Sounds like bs to me.
Yup, sounds like someone left it there to "look bad".
The irony would be if after a month or so, the hunter who found it gets to claim it. Isn't that how it works with "lost and found" stuff that no one claims?
Very sad if the ATF gets caught recycling an earlier siezure.
It sounds like someone just found a geocache more than anything else.
Could also be some radical Brownies getting ready for a coup against the Utah Girl Scouts . . .
If you're serious, go jump in your bunker and eat those beans you've been saving since the millenium scares. See you next year. I'll tape Gunsmoke for you.

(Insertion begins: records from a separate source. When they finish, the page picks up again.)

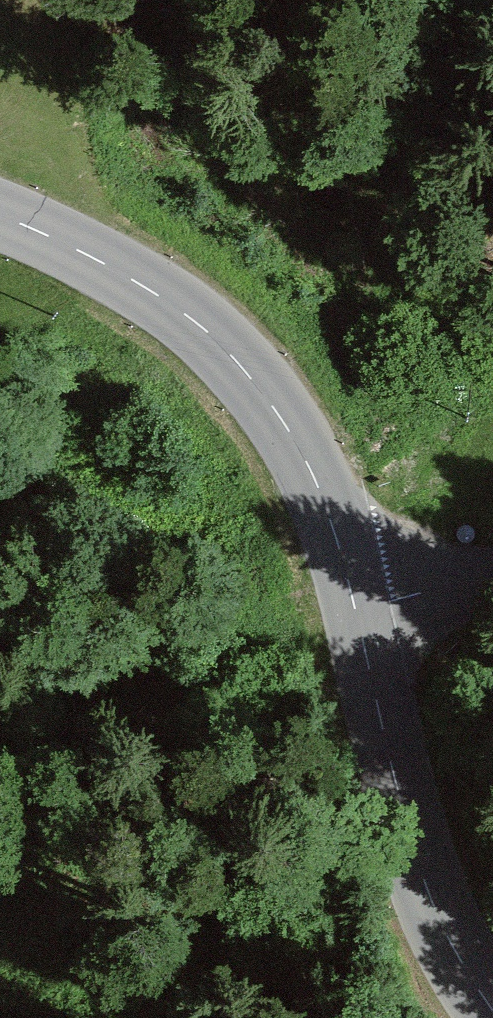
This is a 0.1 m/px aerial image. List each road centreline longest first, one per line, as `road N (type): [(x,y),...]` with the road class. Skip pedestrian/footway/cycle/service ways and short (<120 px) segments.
road 1 (tertiary): [(492,1006),(452,949),(410,835),(362,618)]
road 2 (tertiary): [(362,618),(288,423),(234,359),(152,295)]
road 3 (tertiary): [(0,215),(152,295)]
road 4 (unclassified): [(362,618),(492,579)]

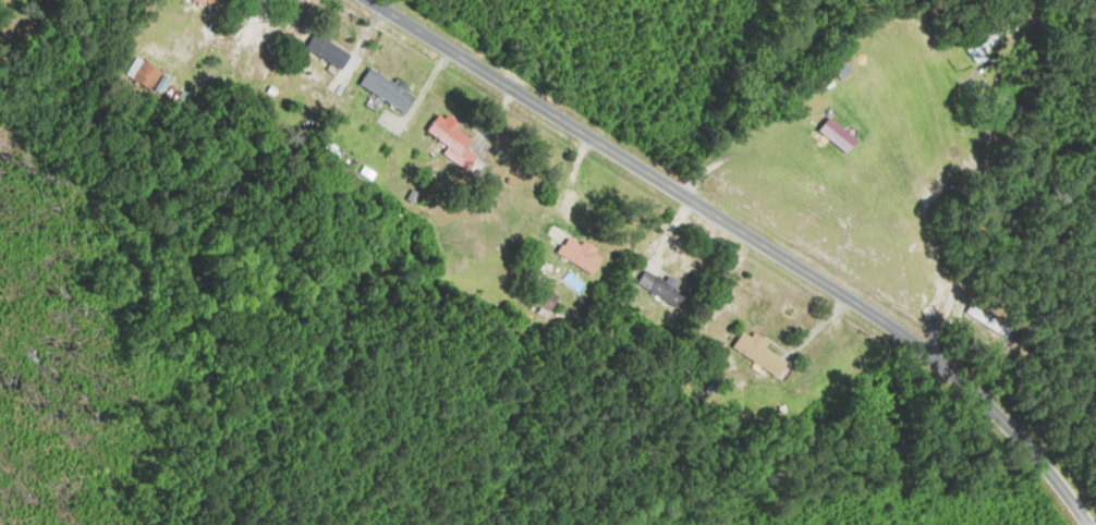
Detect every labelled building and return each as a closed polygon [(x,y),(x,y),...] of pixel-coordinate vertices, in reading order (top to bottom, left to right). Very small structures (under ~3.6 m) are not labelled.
[(974,62),(1007,47),(1000,30),(967,45),(974,62)] [(308,50),(344,71),(353,55),(317,35),(308,50)] [(163,72),(138,57),(126,77),(152,92),(163,72)] [(854,70),(840,57),(830,68),(843,81),(854,70)] [(427,131),(459,157),(471,142),(457,130),(459,127),(442,113),(427,131)] [(859,137),(827,120),(819,135),(850,152),(859,137)] [(607,259),(585,242),(581,246),(571,238),(559,251),(592,277),(607,259)] [(648,268),(638,285),(678,309),(688,293),(648,268)] [(559,299),(546,289),(536,301),(549,312),(559,299)] [(1005,334),(975,316),(970,324),(1001,342),(1005,334)] [(785,360),(766,348),(770,342),(756,333),(753,338),(743,332),(733,349),(776,375),(785,360)]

I cant think that Ive ever mis-placed any of my
handguns, rifles, or even ammo, but if I
were going to get something inside a security perimeter
would I try the week of the event when theres 5000
military and who knows how many SS?
or the previous summer when hikers, campers, and boaters
abound and if its discovered who knows what
Can it be dismissed so easily?
"We have used it to take out a large truck," Groves said. "One shot will blow an engine block away. "You can"t carry it by hand. You have to lay it down to fire it." Inside the weather-proof container, which was found on top of mice nests in the snow in a batch of sage brush, were sealed boxes containing 386 rounds of .50-caliber ammunition. Some of the ammunition was linked together, similar to machine gun rounds, the report said.
Here's the propaganda part of the article.
The more I think about it, the more it sounds too pat:
If it was stashed for someone to use later, it would have been covered up, even buried, you'd think.
If some sand monkey was going to use it, according the the report he would have to hump the weapon and ammo - easily more than 100 pounds, another four miles cross-country to get within range of the nearest sports venue. Sounds like a not very well thought out plan.
If a real good-ol-boy sheep farmer out to drop a few coyotes found it, he would probably fist look around to see if he could follow some tracks and find out who leaves such stuff laying around, and then he would take it home and maybe take out of ad to see if someone claims it.
If this is close enough to Olympic venues to worry about this 50 cal., what about the dude shooting coyotes? Why is hunting going on so close to a secured area?